Eso la "mano dura" no lo puede corregir. Antes bien requiere un poderoso trabajo educativo. Por supuesto que es indispensable tener muy buena policía, mejores jueces y eficiente reeducación, así como también es perentorio recuperar los territorios conquistados por las bandas -incluso por medios militarizados, como en Río de Janeiro-, tanto para desarticularlas y asegurar tranquilidad a sus habitantes, como para deparar mejores oportunidades a los jóvenes.

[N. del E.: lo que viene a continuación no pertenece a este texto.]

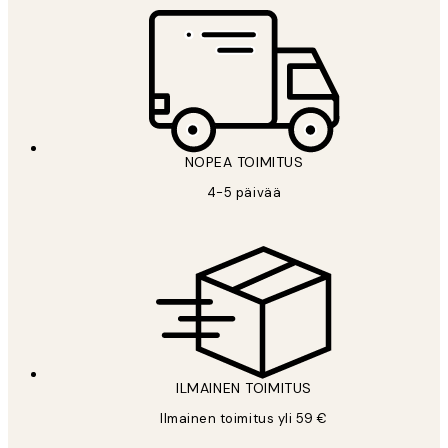
NOPEA TOIMITUS
4-5 päivää
ILMAINEN TOIMITUS
Ilmainen toimitus yli 59 €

Como es obvio, se requiere una cobertura de vigilancia, disuasión y prevención. Pero la violencia del Estado, por si misma, no remedia la violencia social -ni la cultura de la violencia- sino que a la postre la llega a exacerbar.

Ninguna batalla cultural se gana rápidamente, ni mucho menos con meras prédicas, sean laicas o religiosas. Solo podrán vencer las prácticas incluyentes de un régimen no apenas legítimo por su elección, sino legitimado por el sostenido éxito de sus capacidades para acabar con la injusticia y la exclusión y, especialmente, para reincorporar a toda la gente -a todos los grupos sociales- al río principal de las esperanzas fructíferas.

* Analista político y periodista panameño.